Information given below:

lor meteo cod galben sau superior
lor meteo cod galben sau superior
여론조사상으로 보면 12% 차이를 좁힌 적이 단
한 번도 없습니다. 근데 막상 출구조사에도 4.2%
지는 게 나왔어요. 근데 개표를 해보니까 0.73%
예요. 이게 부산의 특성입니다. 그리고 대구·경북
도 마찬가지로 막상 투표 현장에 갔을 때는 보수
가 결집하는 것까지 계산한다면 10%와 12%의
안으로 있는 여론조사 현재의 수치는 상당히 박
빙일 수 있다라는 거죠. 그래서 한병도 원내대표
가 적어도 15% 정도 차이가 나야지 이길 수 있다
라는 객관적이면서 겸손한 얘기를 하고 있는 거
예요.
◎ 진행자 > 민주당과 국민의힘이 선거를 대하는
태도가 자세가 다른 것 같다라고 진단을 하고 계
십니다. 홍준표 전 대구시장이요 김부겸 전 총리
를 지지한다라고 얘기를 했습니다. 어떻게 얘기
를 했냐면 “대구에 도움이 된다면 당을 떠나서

End of Information given.
Information given below:

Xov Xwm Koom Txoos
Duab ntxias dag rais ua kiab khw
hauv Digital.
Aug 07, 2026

End of Information given.

* **Exercise**: Return the lines from the one containing "Xov Xwm Koom Txoos" through the one containing "Aug 07, 2026", copied word for word.

* **Response to the task**:
Xov Xwm Koom Txoos
Duab ntxias dag rais ua kiab khw
hauv Digital.
Aug 07, 2026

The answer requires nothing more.